*Prompt:*
If a line in the records below contains the word "metrics", copy it out.

*Source data:*
* * * * * * *

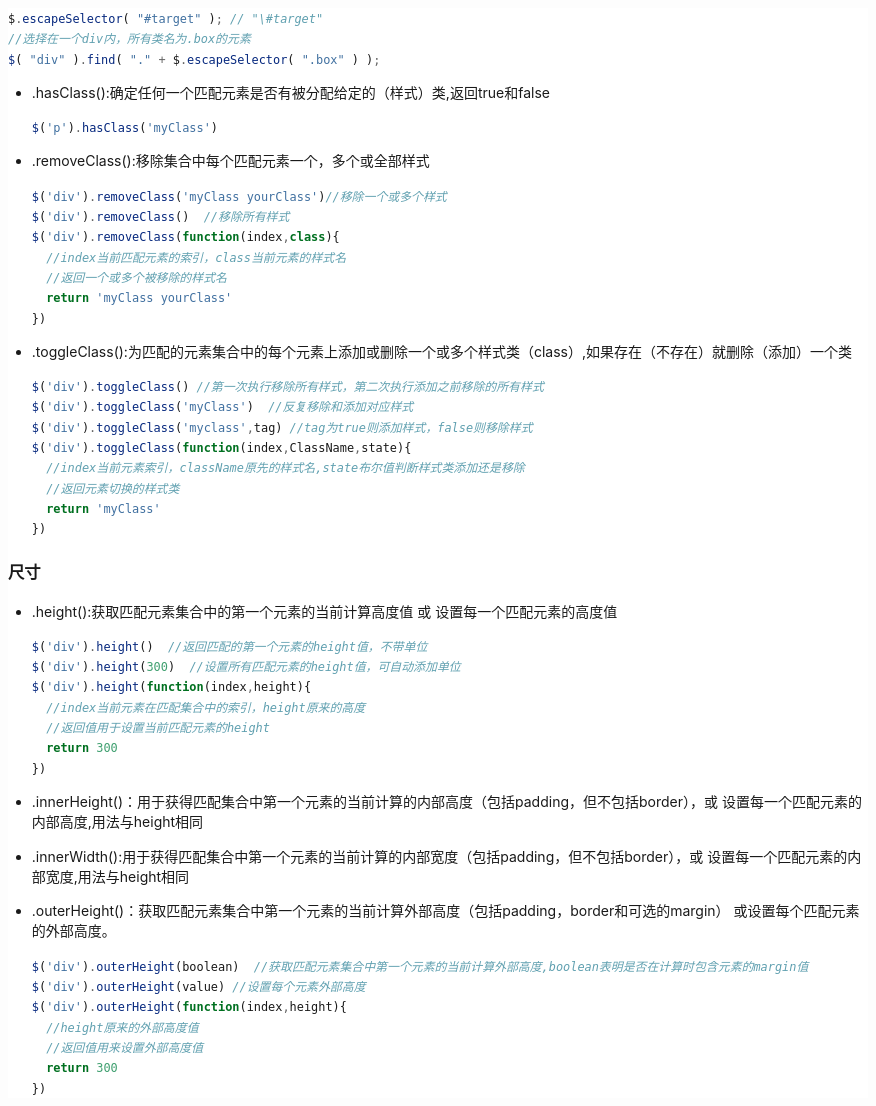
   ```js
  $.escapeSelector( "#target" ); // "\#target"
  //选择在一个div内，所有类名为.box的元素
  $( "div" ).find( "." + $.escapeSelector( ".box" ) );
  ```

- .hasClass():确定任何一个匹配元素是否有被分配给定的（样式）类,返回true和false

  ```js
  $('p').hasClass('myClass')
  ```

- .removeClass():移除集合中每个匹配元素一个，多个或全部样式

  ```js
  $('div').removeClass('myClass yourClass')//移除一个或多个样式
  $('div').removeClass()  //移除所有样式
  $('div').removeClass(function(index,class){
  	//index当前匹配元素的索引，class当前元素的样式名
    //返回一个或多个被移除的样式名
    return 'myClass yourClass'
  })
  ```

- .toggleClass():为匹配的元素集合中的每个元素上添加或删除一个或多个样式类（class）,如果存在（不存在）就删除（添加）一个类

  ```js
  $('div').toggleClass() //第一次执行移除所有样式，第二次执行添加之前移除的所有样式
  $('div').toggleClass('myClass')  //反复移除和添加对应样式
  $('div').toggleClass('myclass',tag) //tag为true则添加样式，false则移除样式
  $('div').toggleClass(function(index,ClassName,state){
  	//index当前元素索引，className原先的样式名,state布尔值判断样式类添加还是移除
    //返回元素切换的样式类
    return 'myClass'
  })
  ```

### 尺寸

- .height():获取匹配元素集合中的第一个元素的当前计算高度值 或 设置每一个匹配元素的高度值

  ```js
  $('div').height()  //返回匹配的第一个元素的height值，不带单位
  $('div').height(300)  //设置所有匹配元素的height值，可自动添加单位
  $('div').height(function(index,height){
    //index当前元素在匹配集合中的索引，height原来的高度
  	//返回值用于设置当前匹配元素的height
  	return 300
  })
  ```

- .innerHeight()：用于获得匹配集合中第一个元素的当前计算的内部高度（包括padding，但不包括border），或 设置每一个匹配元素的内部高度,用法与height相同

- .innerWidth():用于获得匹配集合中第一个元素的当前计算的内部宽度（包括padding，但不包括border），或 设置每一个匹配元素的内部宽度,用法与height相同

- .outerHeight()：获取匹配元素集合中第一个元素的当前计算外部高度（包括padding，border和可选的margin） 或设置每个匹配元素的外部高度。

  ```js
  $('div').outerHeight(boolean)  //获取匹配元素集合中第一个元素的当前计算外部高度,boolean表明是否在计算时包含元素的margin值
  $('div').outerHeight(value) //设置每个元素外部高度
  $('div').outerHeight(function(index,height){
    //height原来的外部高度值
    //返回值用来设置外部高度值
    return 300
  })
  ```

* * * * * * *

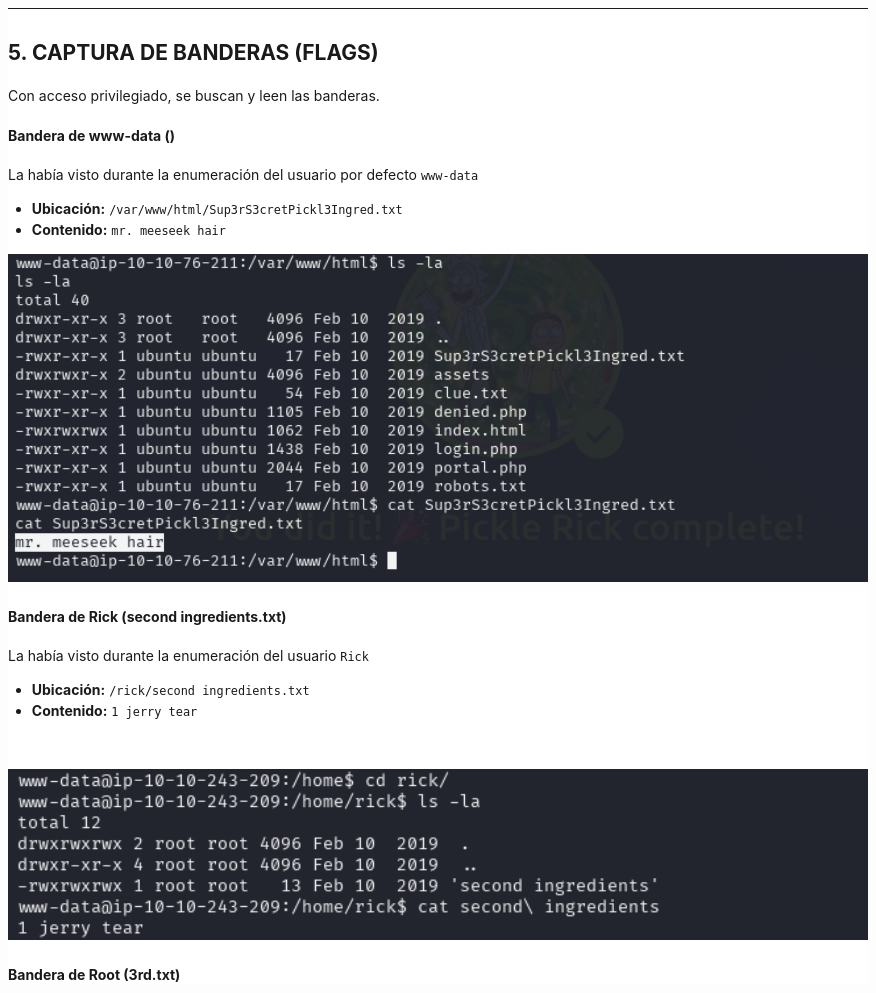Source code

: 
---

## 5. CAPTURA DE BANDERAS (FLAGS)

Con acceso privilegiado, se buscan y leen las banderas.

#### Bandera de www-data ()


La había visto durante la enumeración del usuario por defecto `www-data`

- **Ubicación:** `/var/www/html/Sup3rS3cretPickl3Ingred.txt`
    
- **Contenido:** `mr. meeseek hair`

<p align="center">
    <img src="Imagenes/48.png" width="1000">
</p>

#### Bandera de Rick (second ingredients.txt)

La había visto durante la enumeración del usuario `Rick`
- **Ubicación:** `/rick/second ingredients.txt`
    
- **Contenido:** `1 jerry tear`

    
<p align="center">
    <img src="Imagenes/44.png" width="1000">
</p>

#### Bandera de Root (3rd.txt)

* * * * * * *

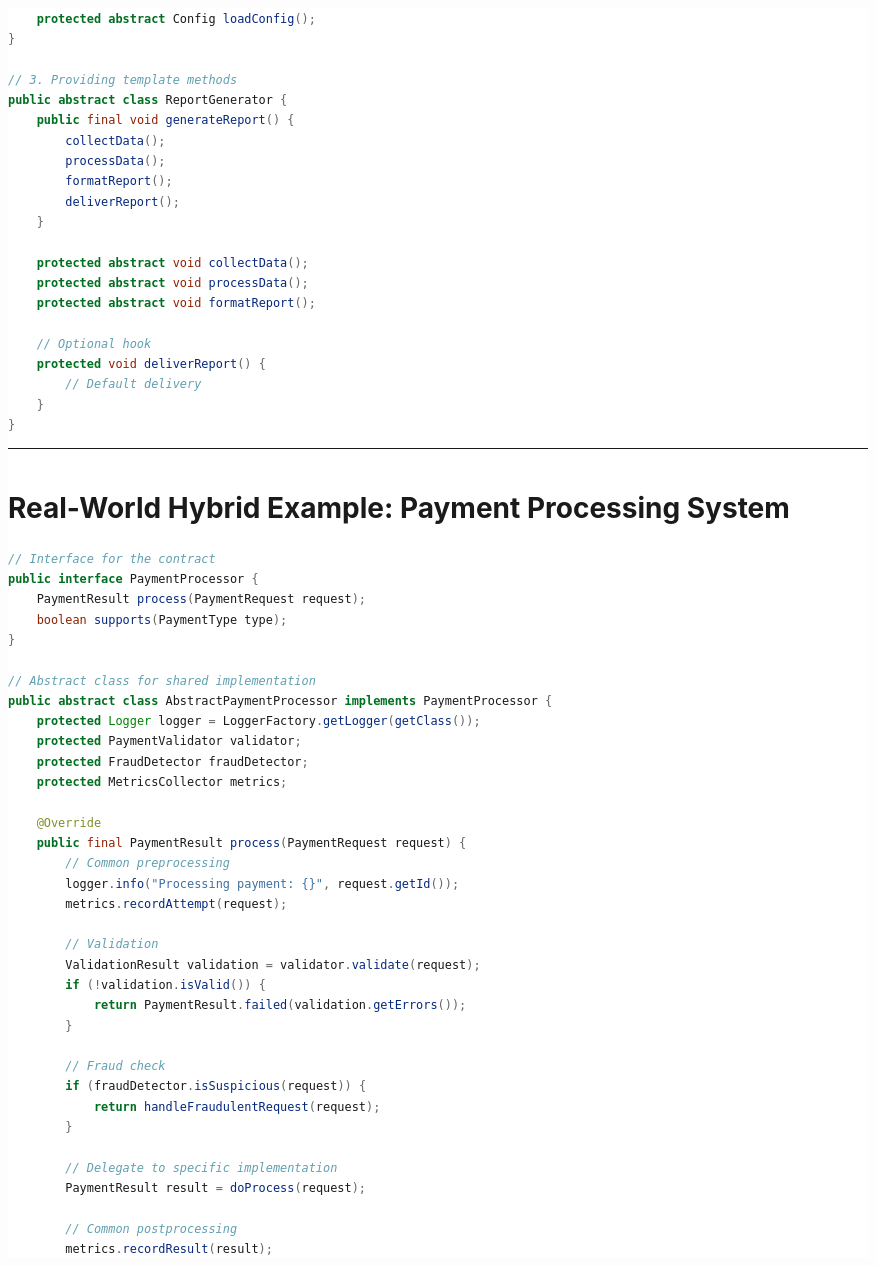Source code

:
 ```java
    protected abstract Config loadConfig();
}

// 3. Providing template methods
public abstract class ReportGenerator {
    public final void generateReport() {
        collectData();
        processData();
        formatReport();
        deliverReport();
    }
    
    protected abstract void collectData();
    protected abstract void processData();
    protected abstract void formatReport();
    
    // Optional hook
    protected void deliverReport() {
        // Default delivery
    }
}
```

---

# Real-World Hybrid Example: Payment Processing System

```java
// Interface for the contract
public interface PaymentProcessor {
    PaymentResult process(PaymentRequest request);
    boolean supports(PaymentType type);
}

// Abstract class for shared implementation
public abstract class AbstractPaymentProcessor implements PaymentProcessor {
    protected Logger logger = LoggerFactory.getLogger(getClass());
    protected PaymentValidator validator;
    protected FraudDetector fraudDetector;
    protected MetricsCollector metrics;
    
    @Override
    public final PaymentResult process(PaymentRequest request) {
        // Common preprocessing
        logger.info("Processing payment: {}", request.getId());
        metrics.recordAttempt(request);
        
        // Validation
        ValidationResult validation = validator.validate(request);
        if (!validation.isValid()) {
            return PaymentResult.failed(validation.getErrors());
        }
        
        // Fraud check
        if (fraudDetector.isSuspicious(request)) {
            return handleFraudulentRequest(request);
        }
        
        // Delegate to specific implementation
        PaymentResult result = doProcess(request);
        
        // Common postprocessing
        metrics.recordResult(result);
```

* * * * * * *

*Answer box:*
    protected MetricsCollector metrics;
        metrics.recordAttempt(request);
        metrics.recordResult(result);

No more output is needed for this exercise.